Un vieil homme vint s'approcher de lui. « Un biscuit au citron ? » Rogue releva la tête à toute vitesse et poussa un grognement en reconnaissant son interlocuteur. Son nez était droit, il n'avait pas de lunettes, et sa robe ne portait ni petites lunes ni aucun autre motif ridicule, mais ses yeux bleus pétillaient d'une manière inimitable.
« Dumbledore ! » s'exclama Rogue avec irritation. Il n'allait donc jamais cesser de se mêler de ses affaires, même dans ses hallucinations ?
« Si vous n'en vouliez pas il suffisait de le dire, vous savez. Et je crois que vous faites erreur, mon garçon, moi c'est Merlin, » répondit le vieil homme. Il y eut une seconde de silence incrédule.
« Merlin. »
« Oui, c'est mon nom. »
Nouveau silence.
« Excusez-moi, mais en quelle année sommes nous ? » demanda Rogue d'un ton neutre.
« Et bien ma foi, nous sommes en 1192. Pourquoi ? » répondit Merlin d'un ton enjoué familier qui ne manquait jamais de donner la migraine à Rogue.
« Arrêtez-moi si je me trompe, mais vous n'êtes pas censé avoir vécu au cinquième siècle ? »
« Si, bien sûr, quelle question. » Ah, ça y était. La migraine arrivait.

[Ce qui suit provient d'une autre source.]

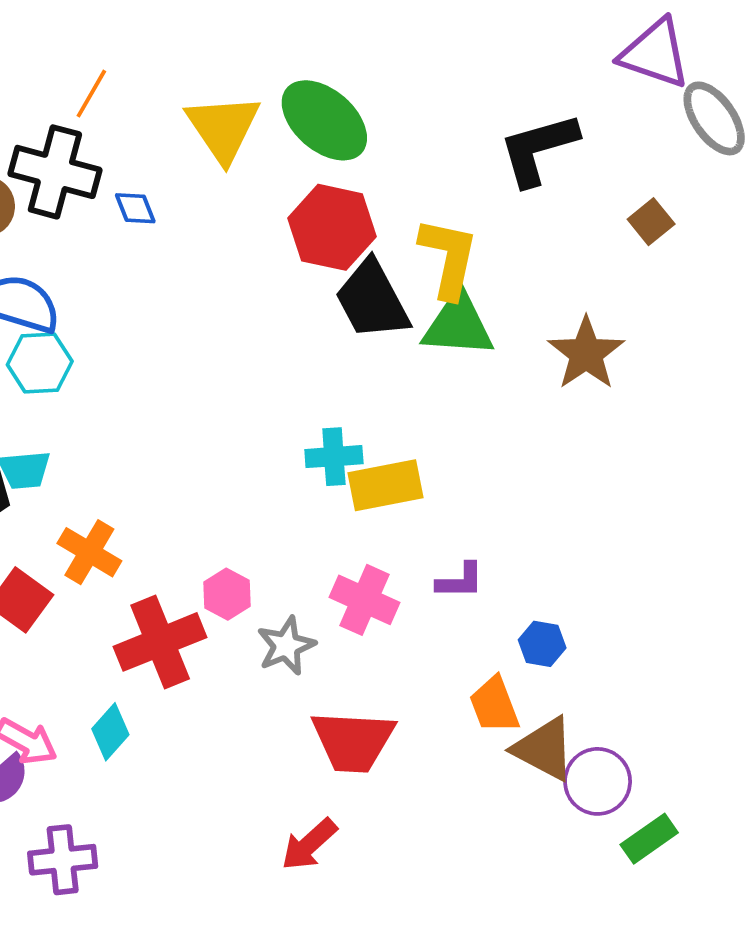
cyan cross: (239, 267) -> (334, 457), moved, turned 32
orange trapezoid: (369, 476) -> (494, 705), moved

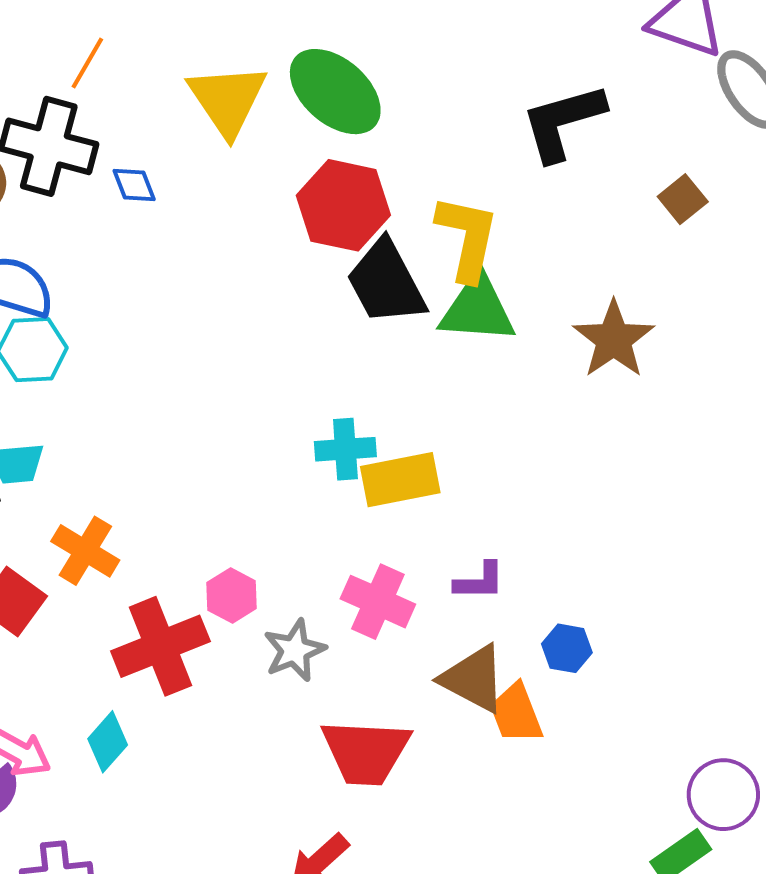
brown triangle: (544, 749) -> (473, 679), moved
purple circle: (598, 781) -> (723, 795), moved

« Alors comment se fait-il que vous m'ayez fait délivrer sept siècles après votre époque ? » demanda Rogue en s'efforçant d'être patient. Après tout, insulter Merlin n'était probablement pas une bonne idée, surtout après qu'il l'ait sauvé d'un sort atroce.
« J'étais dans le coin. Quand j'ai entendu qu'un homme était tombé du ciel, je me suis dit qu'il valait probablement la peine de le faire délivrer pour papoter un peu, » répondit Merlin en haussant les épaules. « Alors, qu'est-ce qui vous amène ici ? Je ne crois pas me tromper en disant que vous n'êtes pas du coin ? »
Rogue se pinça l'arrête du nez.
« Non en effet. Je viens de très loin, et d'ailleurs j'aimerais assez y retourner... » Il avait ajouté la dernière partie dans un murmure las. Tout ce qu'il voulait maintenant c'était retrouver ses donjons bien-aimés, ouvrir une bouteille d'Ogden et oublier que tout ça était jamais arrivé.
« Oh, mais certainement, si vous y tenez, » répondit Merlin avec enthousiasme. « Dans ce cas je vous dit au revoir. Nous pourrons peut-être papoter un autre jour. » Le vieil homme claqua des doigts, et Rogue se retrouva assis par terre devant sa classe de cinquième année Poufsouffle/Serpentard.
Il poussa un gros soupir et marmonna « Merci Merlin, » avant de s'autoriser à tomber dans les pommes.